Пифагор подошел ко мне и отвел в сторонку.

– Симптомов чумы не чувствуешь? – спросил он. – Головокружение, приливы жара, дрожание конечностей? Мы сошлись в бою с крысами – разносчиками этой заразы, не имея малейшего понятия, опасна ли она для нас.

Я прислушалась к себе, но нигде не уловила даже намека на слабость. Циркуляция жизненной энергии в организме показалась мне вполне удовлетворительной.

– У меня все в полном порядке, – ответила я.

– Надо еще немного подождать, – умерил сиамец мой пыл, – кто бы что ни говорил, а риск заражения довольно велик.

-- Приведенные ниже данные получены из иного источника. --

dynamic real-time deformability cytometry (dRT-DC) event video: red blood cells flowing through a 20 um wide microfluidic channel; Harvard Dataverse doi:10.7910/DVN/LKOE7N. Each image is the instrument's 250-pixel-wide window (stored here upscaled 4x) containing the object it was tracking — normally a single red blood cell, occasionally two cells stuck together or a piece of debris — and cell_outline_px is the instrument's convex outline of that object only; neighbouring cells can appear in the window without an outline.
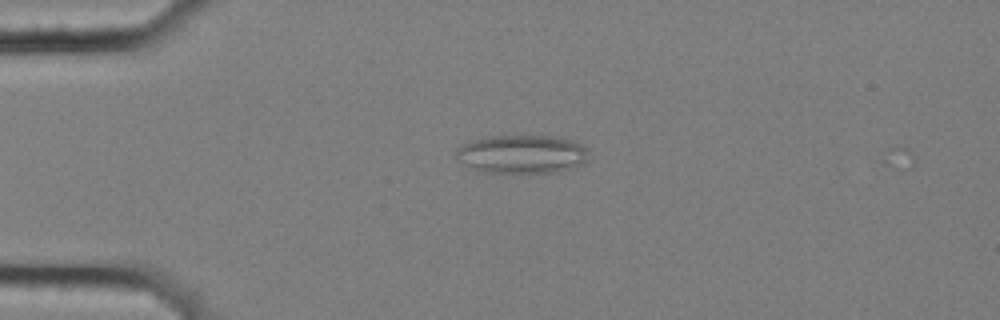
{"species": "common noctule bat (a hibernating species)", "species_latin": "Nyctalus noctula", "temperature_condition": "cold", "stored_images_in_passage": 2, "camera_frame_rate_fps": 3000, "um_per_image_px": 0.085, "animal": {"sex": "female", "body_mass_g": 25.1}, "frame": {"image": 1, "passage_image": 1, "time_ms": 0.0, "image_size_px": [1000, 320], "cell_outline_px": [[588, 160], [584, 164], [556, 172], [512, 176], [480, 172], [468, 168], [456, 160], [456, 148], [472, 140], [488, 136], [560, 136], [572, 140], [588, 148]], "centroid_in_image_um": [44.33, 13.16], "position_along_channel_um": 40.7, "area_um2": 31.21}}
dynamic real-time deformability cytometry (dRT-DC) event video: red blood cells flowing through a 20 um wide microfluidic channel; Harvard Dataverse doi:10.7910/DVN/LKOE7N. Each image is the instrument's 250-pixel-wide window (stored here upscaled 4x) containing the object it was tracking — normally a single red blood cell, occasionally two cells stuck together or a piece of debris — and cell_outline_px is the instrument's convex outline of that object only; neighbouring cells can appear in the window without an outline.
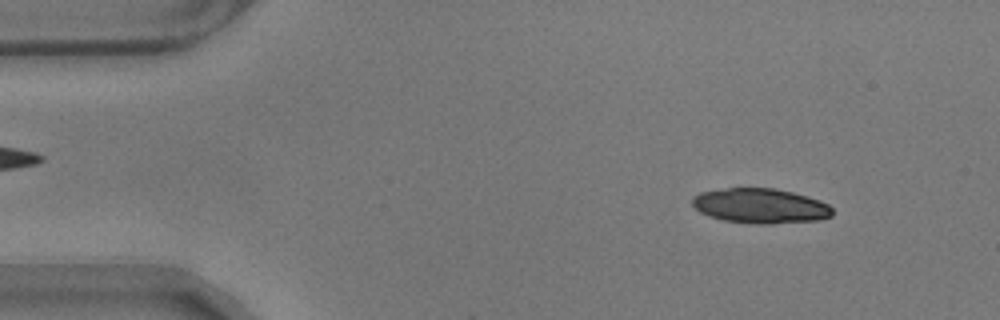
{"species": "common noctule bat (a hibernating species)", "species_latin": "Nyctalus noctula", "temperature_condition": "warm", "stored_images_in_passage": 56, "camera_frame_rate_fps": 3000, "um_per_image_px": 0.085, "animal": {"sex": "male", "body_mass_g": 17.9}, "frame": {"image": 1, "passage_image": 6, "time_ms": 1.667, "image_size_px": [1000, 320], "cell_outline_px": [[832, 216], [820, 220], [772, 224], [752, 224], [724, 220], [708, 216], [700, 212], [692, 204], [692, 196], [700, 192], [728, 188], [776, 188], [792, 192], [820, 200], [828, 204], [832, 208]], "centroid_in_image_um": [64.63, 17.51], "position_along_channel_um": 20.4, "area_um2": 28.67}}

– Даже если я вскоре умру, великий момент, который я только что пережила, станет мне утешением, – довольно проурчала я.


Руководствуясь подсказками Вольфганга, мы направились в убежище, выстроенное на случай ядерной войны. Ганнибал согласился продолжить дело крыс, пытавшихся прогрызть стену рядом с бронированной дверью.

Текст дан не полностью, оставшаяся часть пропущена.